Il fixa de ses yeux la main de Sélia. Pourquoi un tel geste ? Elle voulait vraiment se faire pardonner n’est-ce pas ? Bon … Il avait été vraiment très radical auparavant, il devait le reconnaître. Voilà qu’il s’en voulait de son comportement.

« Et ensuite ? Qu’est-ce que ça changera, Sélia ? Qu’est-ce que ça changera entre nous deux, hein ? J’ai besoin de savoir … J’ai besoin de savoir ce qui va se passer. »

« Je vais ignorer ce que tu as dit au sujet des Créateurs Elémentaires, voilà tout. Du moins, je vais faire comme si je ne savais rien. Je ne veux pas que tu sois en danger et … »

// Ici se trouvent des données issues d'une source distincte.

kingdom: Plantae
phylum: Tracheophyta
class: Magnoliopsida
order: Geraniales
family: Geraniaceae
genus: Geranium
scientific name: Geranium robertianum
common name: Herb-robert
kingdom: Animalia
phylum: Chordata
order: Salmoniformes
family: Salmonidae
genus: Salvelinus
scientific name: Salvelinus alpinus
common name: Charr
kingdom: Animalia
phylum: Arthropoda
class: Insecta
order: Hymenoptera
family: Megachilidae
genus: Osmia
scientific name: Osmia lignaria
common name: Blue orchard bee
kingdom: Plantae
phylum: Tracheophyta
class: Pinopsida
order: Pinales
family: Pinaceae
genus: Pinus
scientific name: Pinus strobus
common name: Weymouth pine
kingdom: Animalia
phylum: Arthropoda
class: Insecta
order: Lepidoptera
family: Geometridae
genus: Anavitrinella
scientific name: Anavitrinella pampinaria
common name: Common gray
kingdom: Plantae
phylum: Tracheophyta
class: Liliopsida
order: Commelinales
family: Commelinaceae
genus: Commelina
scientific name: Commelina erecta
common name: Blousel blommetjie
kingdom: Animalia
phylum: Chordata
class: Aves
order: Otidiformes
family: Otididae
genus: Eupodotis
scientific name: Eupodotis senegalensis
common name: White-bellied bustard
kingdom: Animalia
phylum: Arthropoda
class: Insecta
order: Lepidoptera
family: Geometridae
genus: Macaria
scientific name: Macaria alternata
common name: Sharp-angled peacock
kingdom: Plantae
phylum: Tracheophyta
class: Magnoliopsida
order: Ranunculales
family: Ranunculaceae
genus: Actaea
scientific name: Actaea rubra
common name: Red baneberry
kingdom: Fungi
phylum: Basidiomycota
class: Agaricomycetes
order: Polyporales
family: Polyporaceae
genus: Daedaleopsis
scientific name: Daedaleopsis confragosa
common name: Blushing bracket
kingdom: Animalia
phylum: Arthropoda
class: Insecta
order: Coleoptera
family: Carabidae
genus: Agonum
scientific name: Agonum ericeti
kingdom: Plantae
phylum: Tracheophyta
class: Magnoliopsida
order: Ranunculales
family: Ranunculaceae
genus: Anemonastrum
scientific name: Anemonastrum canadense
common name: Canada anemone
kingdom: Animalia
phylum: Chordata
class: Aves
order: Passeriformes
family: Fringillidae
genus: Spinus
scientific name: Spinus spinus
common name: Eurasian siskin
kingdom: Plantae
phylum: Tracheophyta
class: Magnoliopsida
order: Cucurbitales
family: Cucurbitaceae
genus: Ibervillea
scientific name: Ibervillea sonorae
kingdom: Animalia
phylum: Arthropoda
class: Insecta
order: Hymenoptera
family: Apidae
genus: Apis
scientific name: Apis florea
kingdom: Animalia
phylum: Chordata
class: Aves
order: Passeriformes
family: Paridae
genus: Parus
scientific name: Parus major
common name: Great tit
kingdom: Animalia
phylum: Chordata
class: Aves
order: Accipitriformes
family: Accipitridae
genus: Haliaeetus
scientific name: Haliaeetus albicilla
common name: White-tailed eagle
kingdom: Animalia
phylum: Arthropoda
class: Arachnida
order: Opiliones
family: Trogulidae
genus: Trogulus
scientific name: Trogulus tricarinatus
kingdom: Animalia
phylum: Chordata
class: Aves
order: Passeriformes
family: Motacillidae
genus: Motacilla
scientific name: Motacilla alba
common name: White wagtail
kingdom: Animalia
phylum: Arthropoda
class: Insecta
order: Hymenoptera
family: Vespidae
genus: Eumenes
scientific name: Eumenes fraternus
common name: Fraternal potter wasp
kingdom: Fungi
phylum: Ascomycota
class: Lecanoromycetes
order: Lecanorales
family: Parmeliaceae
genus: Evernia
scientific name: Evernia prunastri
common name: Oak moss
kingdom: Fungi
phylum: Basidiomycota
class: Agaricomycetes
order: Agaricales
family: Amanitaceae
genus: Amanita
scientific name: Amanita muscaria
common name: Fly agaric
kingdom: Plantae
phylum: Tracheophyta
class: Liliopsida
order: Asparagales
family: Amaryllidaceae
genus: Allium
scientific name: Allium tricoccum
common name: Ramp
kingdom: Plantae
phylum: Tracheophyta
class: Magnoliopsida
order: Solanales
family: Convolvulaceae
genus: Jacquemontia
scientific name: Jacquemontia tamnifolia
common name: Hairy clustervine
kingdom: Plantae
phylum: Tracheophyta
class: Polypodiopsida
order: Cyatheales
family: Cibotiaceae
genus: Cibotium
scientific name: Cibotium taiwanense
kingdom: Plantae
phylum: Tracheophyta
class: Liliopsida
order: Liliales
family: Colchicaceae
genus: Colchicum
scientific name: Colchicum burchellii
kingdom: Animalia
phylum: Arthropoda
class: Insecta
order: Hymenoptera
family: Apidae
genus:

« Sélia … Un peu de sérieux, entre nous deux. Sincèrement, tu penses vraiment que je suis en danger ? » demanda-t-il sur un ton neutre au possible bien qu’il pouvait paraître vaniteux.

« Tu as tellement changé depuis ce dernier mois, je ne sais pas ce qui s’est passé, j’aimerai tellement le savoir. J’aimerai tellement connaître cela mais je ne suis pas sûre que ça soit possible. Kéran, est-ce que tu veux bien tout me raconter s’il te plaît ? »

« Non, je ne préfère pas. Tu n’as pas besoin de savoir, Sélia. Tu ne veux pas savoir. » murmura le jeune homme en la regardant de ses yeux bleus.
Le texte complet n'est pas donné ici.